Activity ▸ Rewrite the text of the entries as a JSON list of strings, one string per line and skipping blank lines, covering only the lines from the line containing "800.308.4002" through the line containing "Ethan’s control kink", both included. Leave the pictures out of your answer.

:: Given information

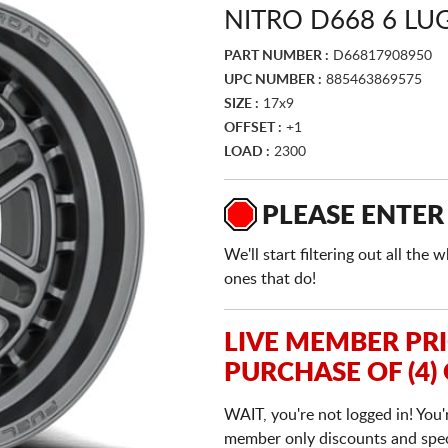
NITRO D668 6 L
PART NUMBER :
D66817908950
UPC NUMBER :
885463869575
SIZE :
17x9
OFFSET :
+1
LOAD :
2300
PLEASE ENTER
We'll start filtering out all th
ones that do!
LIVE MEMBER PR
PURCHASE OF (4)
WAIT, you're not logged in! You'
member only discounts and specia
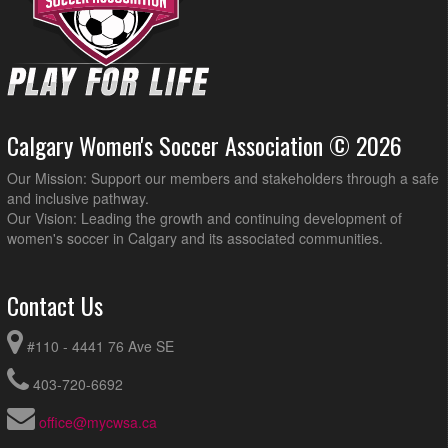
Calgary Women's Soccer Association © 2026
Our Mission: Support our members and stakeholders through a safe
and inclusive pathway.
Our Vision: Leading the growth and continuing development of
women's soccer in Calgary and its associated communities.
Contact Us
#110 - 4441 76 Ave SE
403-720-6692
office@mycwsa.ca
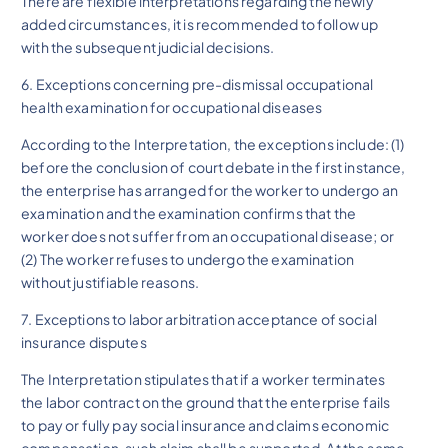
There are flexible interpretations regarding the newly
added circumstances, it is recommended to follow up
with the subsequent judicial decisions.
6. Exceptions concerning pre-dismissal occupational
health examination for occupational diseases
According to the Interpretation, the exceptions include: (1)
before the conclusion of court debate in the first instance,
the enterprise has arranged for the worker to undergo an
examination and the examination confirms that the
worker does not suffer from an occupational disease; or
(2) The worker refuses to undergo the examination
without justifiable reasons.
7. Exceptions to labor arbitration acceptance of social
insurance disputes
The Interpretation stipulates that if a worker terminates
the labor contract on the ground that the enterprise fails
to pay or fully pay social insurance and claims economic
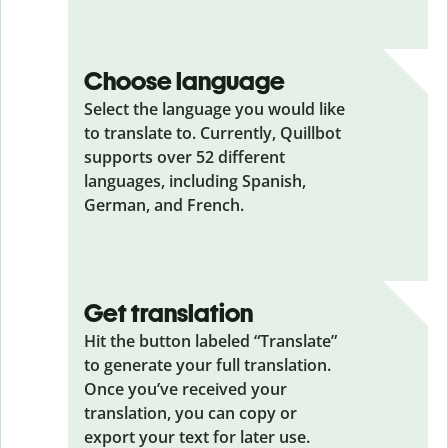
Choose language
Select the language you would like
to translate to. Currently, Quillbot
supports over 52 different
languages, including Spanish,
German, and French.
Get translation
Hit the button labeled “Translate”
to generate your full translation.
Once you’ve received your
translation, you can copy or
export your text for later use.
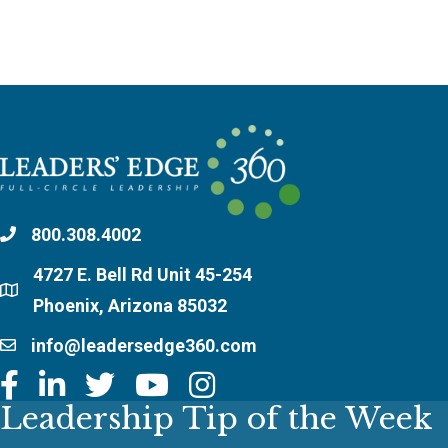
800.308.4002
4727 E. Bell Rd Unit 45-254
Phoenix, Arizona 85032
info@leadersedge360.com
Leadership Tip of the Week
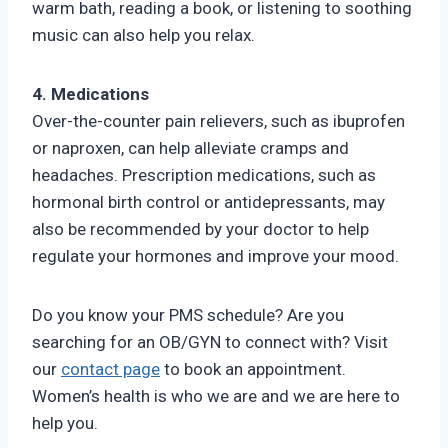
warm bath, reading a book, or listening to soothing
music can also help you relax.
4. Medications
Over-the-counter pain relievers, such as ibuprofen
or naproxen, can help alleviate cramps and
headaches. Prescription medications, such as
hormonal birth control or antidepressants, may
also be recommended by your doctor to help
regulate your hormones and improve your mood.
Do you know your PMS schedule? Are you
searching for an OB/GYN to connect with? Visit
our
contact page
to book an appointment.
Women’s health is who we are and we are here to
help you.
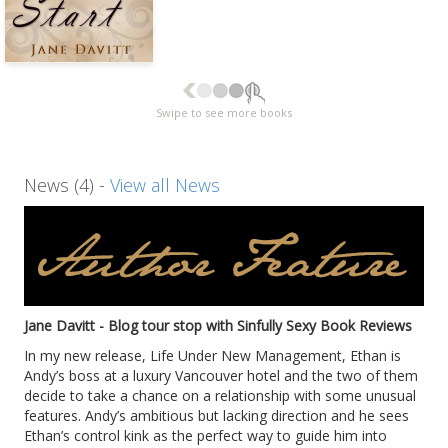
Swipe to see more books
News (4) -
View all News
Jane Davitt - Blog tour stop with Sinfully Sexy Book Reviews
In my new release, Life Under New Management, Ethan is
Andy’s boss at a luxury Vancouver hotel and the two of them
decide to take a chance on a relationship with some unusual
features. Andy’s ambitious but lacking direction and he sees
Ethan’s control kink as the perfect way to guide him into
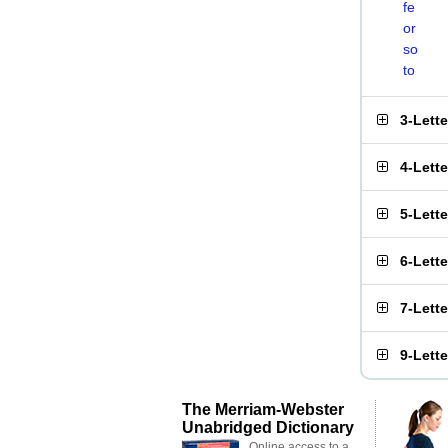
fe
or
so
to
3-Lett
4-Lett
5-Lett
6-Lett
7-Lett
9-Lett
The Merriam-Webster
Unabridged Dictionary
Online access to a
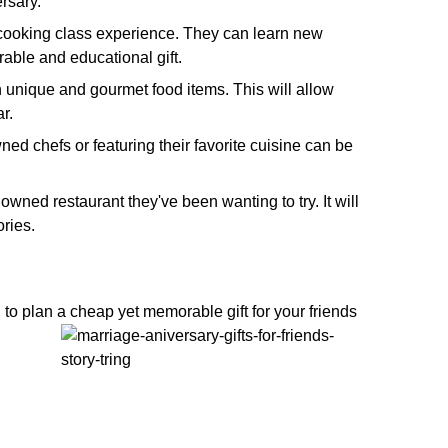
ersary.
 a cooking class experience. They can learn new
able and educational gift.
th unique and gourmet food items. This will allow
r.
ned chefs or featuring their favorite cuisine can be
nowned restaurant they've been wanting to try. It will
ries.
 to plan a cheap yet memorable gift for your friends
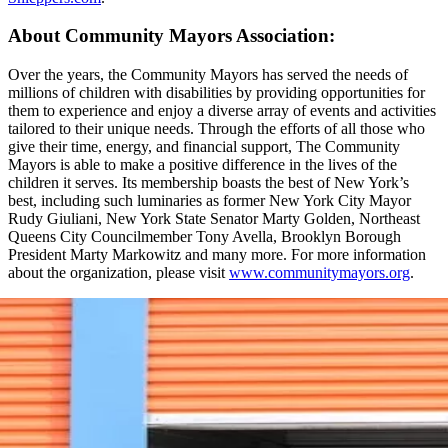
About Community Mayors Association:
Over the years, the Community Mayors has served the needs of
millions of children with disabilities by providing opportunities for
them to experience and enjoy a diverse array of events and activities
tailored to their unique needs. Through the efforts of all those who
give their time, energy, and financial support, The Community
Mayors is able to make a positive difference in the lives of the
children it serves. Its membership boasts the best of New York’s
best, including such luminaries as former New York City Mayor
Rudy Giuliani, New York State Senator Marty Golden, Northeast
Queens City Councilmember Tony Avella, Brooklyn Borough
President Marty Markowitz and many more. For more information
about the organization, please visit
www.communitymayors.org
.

::::

Finished task ▸
[
  "800.308.4002",
  "4727 E. Bell Rd Unit 45-254",
  "Phoenix, Arizona 85032",
  "info@leadersedge360.com",
  "Leadership Tip of the Week",
  "warm bath, reading a book, or listening to soothing",
  "music can also help you relax.",
  "4. Medications",
  "Over-the-counter pain relievers, such as ibuprofen",
  "or naproxen, can help alleviate cramps and",
  "headaches. Prescription medications, such as",
  "hormonal birth control or antidepressants, may",
  "also be recommended by your doctor to help",
  "regulate your hormones and improve your mood.",
  "Do you know your PMS schedule? Are you",
  "searching for an OB/GYN to connect with? Visit",
  "our",
  "contact page",
  "to book an appointment.",
  "Women’s health is who we are and we are here to",
  "help you.",
  "Swipe to see more books",
  "News (4) -",
  "View all News",
  "Jane Davitt - Blog tour stop with Sinfully Sexy Book Reviews",
  "In my new release, Life Under New Management, Ethan is",
  "Andy’s boss at a luxury Vancouver hotel and the two of them",
  "decide to take a chance on a relationship with some unusual",
  "features. Andy’s ambitious but lacking direction and he sees",
  "Ethan’s control kink as the perfect way to guide him into"
]